I managed to miss the excitement of yet another weather-related disaster by being in Japan during the the derecho incident that knocked out power to approximately 3 million customers, including my parents in Ohio and our house in Virginia, 400 miles away.
Another disaster that I just missed took place here in Japan, a major failure at a large and prominent cloud service provider, FirstServer. While this was extremely inconvenient for the approximately 5000 customers (1/10 of the total) who experienced unrecoverable data loss, it provided a great example to cite in my Disaster in the Cloud presentation, which I had been scheduled to present multiple times. Off the incident radar outside of the Japanese-speaking world, Gartner’s Tokyo-based security and consulting staff explained that this June 20th failure was a high-profile data loss event at a prominent national provider.

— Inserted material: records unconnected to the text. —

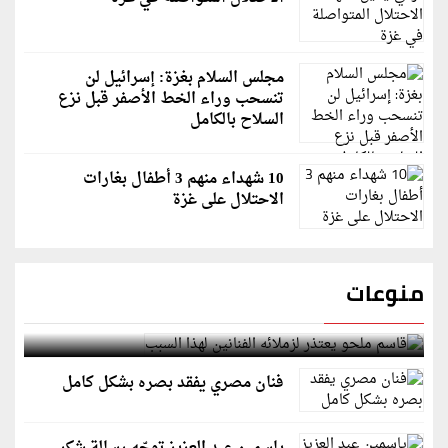
مجلس السلام بغزة: إسرائيل لن
تنسحب وراء الخط الأصفر قبل نزع
السلاح بالكامل
10 شهداء منهم 3 أطفال بغارات
الاحتلال على غزة
منوعات
قاسم ملحو يعتذر لزملائه الفنانين لهذا السبب
فنان مصري يفقد بصره بشكل كامل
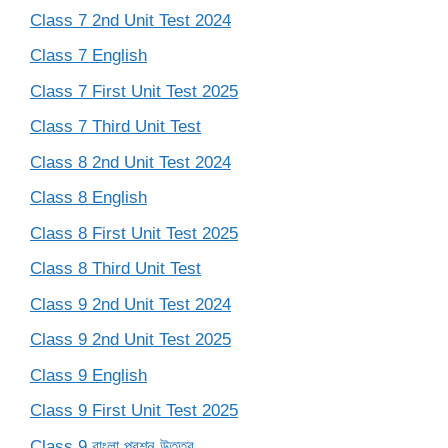
Class 7 2nd Unit Test 2024
Class 7 English
Class 7 First Unit Test 2025
Class 7 Third Unit Test
Class 8 2nd Unit Test 2024
Class 8 English
Class 8 First Unit Test 2025
Class 8 Third Unit Test
Class 9 2nd Unit Test 2024
Class 9 2nd Unit Test 2025
Class 9 English
Class 9 First Unit Test 2025
Class 9 বাংলা প্রশ্ন উত্তর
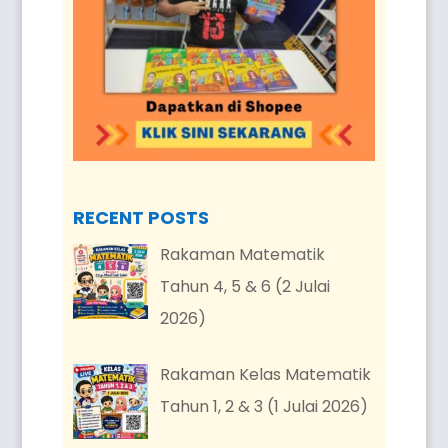
RECENT POSTS
Rakaman Matematik
Tahun 4, 5 & 6 (2 Julai
2026)
Rakaman Kelas Matematik
Tahun 1, 2 & 3 (1 Julai 2026)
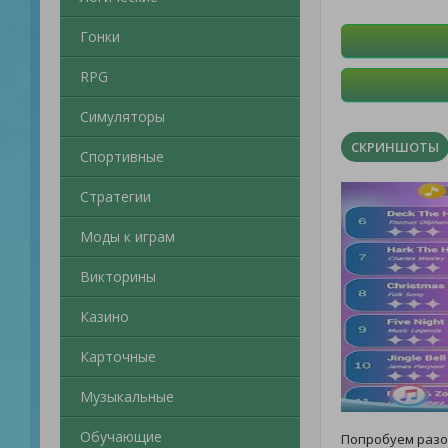
Гонки
RPG
Симуляторы
СКРИНШОТЫ
Спортивные
Стратегии
Моды к играм
Викторины
Казино
Карточные
Музыкальные
Обучающие
Попробуем разо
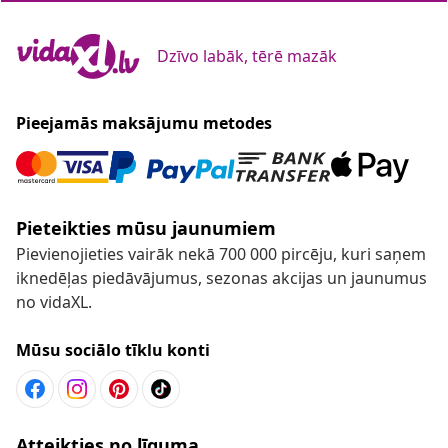
Dzīvo labāk, tērē mazāk
Pieejamās maksājumu metodes
Pieteikties mūsu jaunumiem
Pievienojieties vairāk nekā 700 000 pircēju, kuri saņem
iknedēļas piedāvājumus, sezonas akcijas un jaunumus
no vidaXL.
Mūsu sociālo tīklu konti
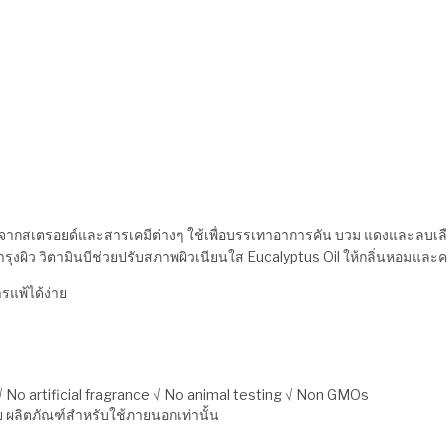
กสเตรอยด์และสารเคมีต่างๆ ใช้เพื่อบรรเทาอาการคัน บวม แดงและลบเลือน
ผิว วิตามินบีช่วยปรับสภาพผิวเนียนใส Eucalyptus Oil ให้กลิ่นหอมและค
ารแพ้ได้ง่าย
 No artificial fragrance √ No animal testing √ Non GMOs
ง่าย ผลิตภัณฑ์สำหรับใช้ภายนอกเท่านั้น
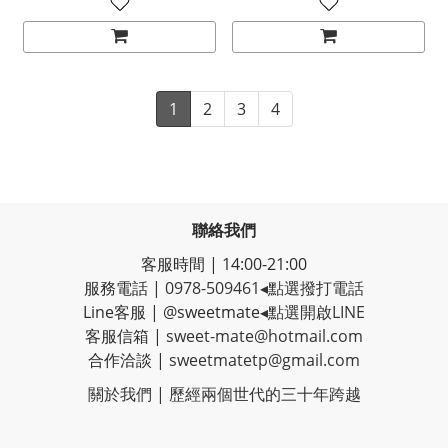
1
2
3
4
聯絡我們
客服時間 | 14:00-21:00
服務電話 |
0978-509461
◂點選撥打電話
Line客服
|
@sweetmate
◂點選開啟LINE
客服信箱 |
sweet-mate@hotmail.com
合作洽談 |
sweetmatetp@gmail.com
關於我們 | 歷經
兩個世代的三十年跨越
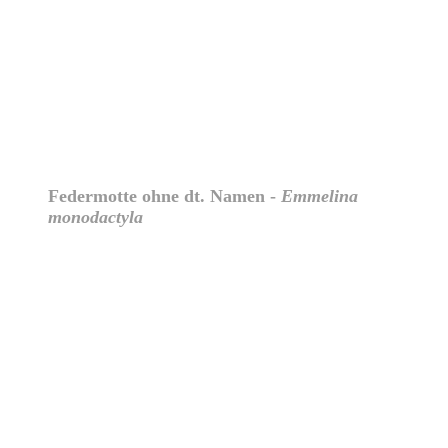
Federmotte ohne dt. Namen -
Emmelina
monodactyla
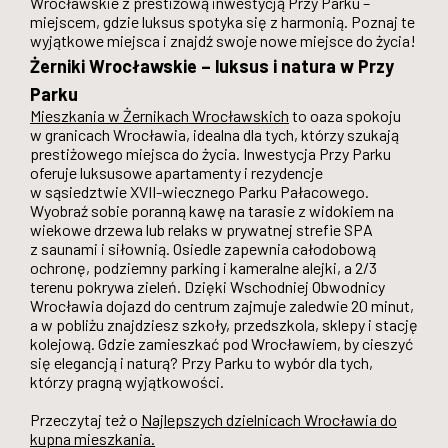
Wrocławskie z prestiżową inwestycją Przy Parku –
miejscem, gdzie luksus spotyka się z harmonią. Poznaj te
wyjątkowe miejsca i znajdź swoje nowe miejsce do życia!
Żerniki Wrocławskie – luksus i natura w Przy
Parku
Mieszkania w Żernikach Wrocławskich
to oaza spokoju
w granicach Wrocławia, idealna dla tych, którzy szukają
prestiżowego miejsca do życia. Inwestycja Przy Parku
oferuje luksusowe apartamenty i rezydencje
w sąsiedztwie XVII-wiecznego Parku Pałacowego.
Wyobraź sobie poranną kawę na tarasie z widokiem na
wiekowe drzewa lub relaks w prywatnej strefie SPA
z saunami i siłownią. Osiedle zapewnia całodobową
ochronę, podziemny parking i kameralne alejki, a 2/3
terenu pokrywa zieleń. Dzięki Wschodniej Obwodnicy
Wrocławia dojazd do centrum zajmuje zaledwie 20 minut,
a w pobliżu znajdziesz szkoły, przedszkola, sklepy i stację
kolejową. Gdzie zamieszkać pod Wrocławiem, by cieszyć
się elegancją i naturą? Przy Parku to wybór dla tych,
którzy pragną wyjątkowości.
Przeczytaj też o
Najlepszych dzielnicach Wrocławia do
kupna mieszkania.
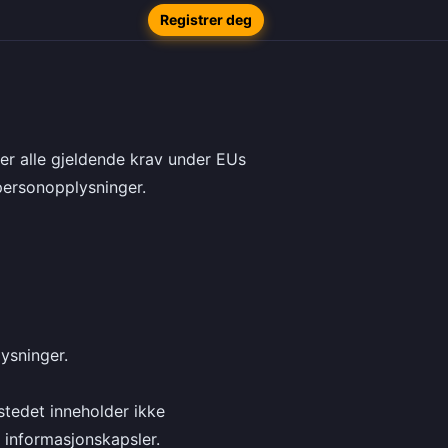
Registrer deg
er alle gjeldende krav under EUs
personopplysninger.
lysninger.
stedet inneholder ikke
 informasjonskapsler.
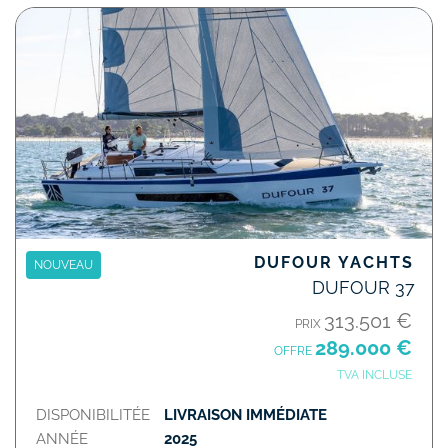
DUFOUR YACHTS
NOUVEAU
DUFOUR 37
313.501 €
PRIX
289.000 €
OFFRE
TVA INCLUSE
DISPONIBILITÉE
LIVRAISON IMMÉDIATE
ANNÉE
2025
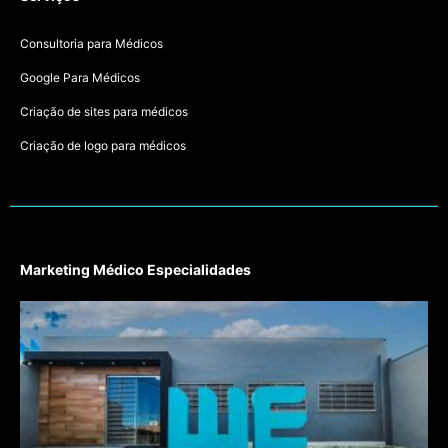
Consultoria para Médicos
Google Para Médicos
Criação de sites para médicos
Criação de logo para médicos
Marketing Médico Especialidades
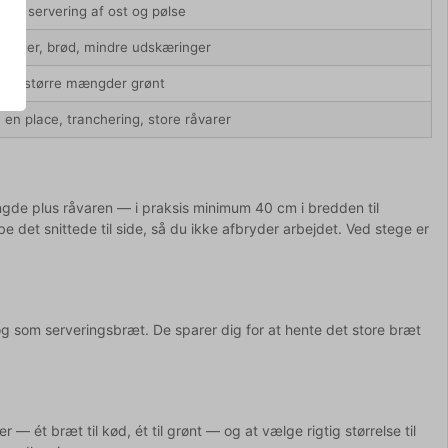
tron, servering af ost og pølse
sager, brød, mindre udskæringer
nger, større mængder grønt
 en place, tranchering, store råvarer
gde plus råvaren — i praksis minimum 40 cm i bredden til
det snittede til side, så du ikke afbryder arbejdet. Ved stege er
og som serveringsbræt. De sparer dig for at hente det store bræt
 — ét bræt til kød, ét til grønt — og at vælge rigtig størrelse til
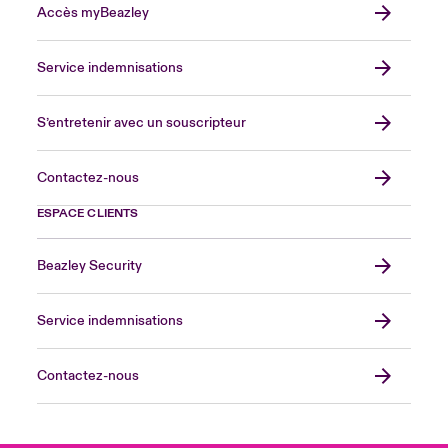
Accès myBeazley
Service indemnisations
S’entretenir avec un souscripteur
Contactez-nous
ESPACE CLIENTS
Beazley Security
Service indemnisations
Contactez-nous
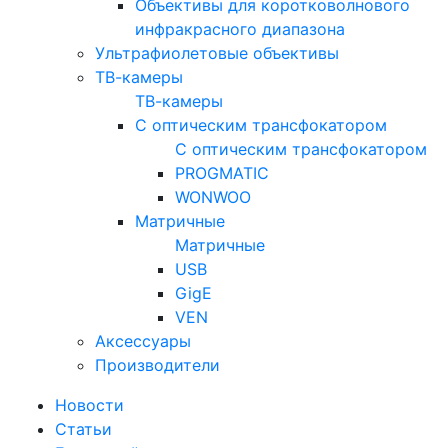
Объективы для коротковолнового
инфракрасного диапазона
Ультрафиолетовые объективы
ТВ-камеры
ТВ-камеры
С оптическим трансфокатором
С оптическим трансфокатором
PROGMATIC
WONWOO
Матричные
Матричные
USB
GigE
VEN
Аксессуары
Производители
Новости
Статьи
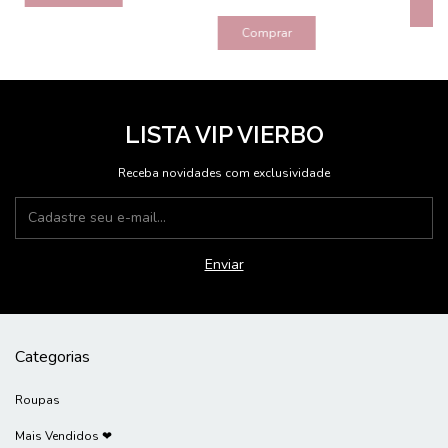
C
Comprar
LISTA VIP VIERBO
Receba novidades com exclusividade
Categorias
Roupas
Mais Vendidos ❤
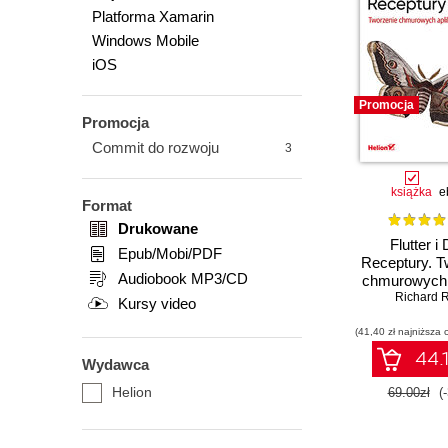
Platforma Xamarin
Windows Mobile
iOS
Promocja
Promocja
Commit do rozwoju
3
książka
e
Format
Drukowane
Flutter i 
Epub/Mobi/PDF
Receptury. T
Audiobook MP3/CD
chmurowych a
Richard 
full st
Kursy video
(41,40 zł najniższa 
44.1
Wydawca
Helion
69.00zł
(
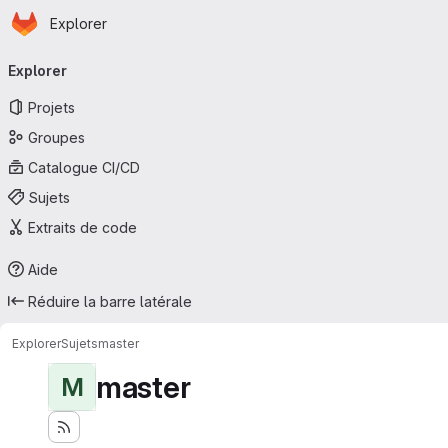
Page d'accueil
Passer au contenu principal
Explorer
Navigation principale
Explorer
Projets
Groupes
Catalogue CI/CD
Sujets
Extraits de code
Aide
Réduire la barre latérale
Explorer
Sujets
master
master
M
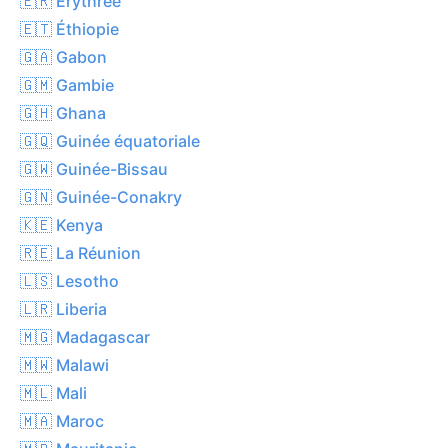
🇪🇷 Érythrée
🇪🇹 Éthiopie
🇬🇦 Gabon
🇬🇲 Gambie
🇬🇭 Ghana
🇬🇶 Guinée équatoriale
🇬🇼 Guinée-Bissau
🇬🇳 Guinée-Conakry
🇰🇪 Kenya
🇷🇪 La Réunion
🇱🇸 Lesotho
🇱🇷 Liberia
🇲🇬 Madagascar
🇲🇼 Malawi
🇲🇱 Mali
🇲🇦 Maroc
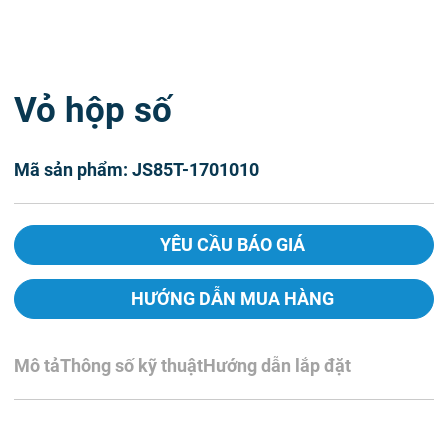
Vỏ hộp số
Mã sản phẩm: JS85T-1701010
YÊU CẦU BÁO GIÁ
HƯỚNG DẪN MUA HÀNG
Mô tả
Thông số kỹ thuật
Hướng dẫn lắp đặt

Like the gmail outage early last year, which required 4 days to recover service for what Google described as constituting only .02% of their user base, and an AWS incident about the same time that resulted in some permanent loss of data, the FirstServer incident was the result of a software upgrade.
It is hardly surprising that live upgrades of clouds sometimes result in failures. Replacing a code module within a running service is the equivalent of transplanting an organ without any anesthetic. Not only does the patient not have any anesthetic, the patient isn’t even lying down. The operation takes place while the patient is hard at work, performing heavy lifting on behalf of thousands of tenants simultaneously.
The economics of cloud computing drive service providers to make frequent software upgrades, and to do it without any downtime. Success in a highly-leveraged market is dependent upon providing as many forms of service to as many tenants as possible, virtually ensuring that most commercial clouds will be highly dynamic collections of interdependent software modules. The large number of customers makes it difficult or impossible to schedule downtime.
The good news is that a huge number of live upgrades take place without any negative impact. Failures have been relatively uncommon, and most have not yet resulted in unrecoverable data loss.
Cloud service buyers should ask current and potential providers about their software upgrade practices, but should not expect any agreement on the best practices for evaluating any particular provider’s practices. One thing I am confident about, however useful an ISO 27000 certification or a SOC2 or SOC3 assessment may be, it is unlikely to go into much depth on this increasingly critical topic.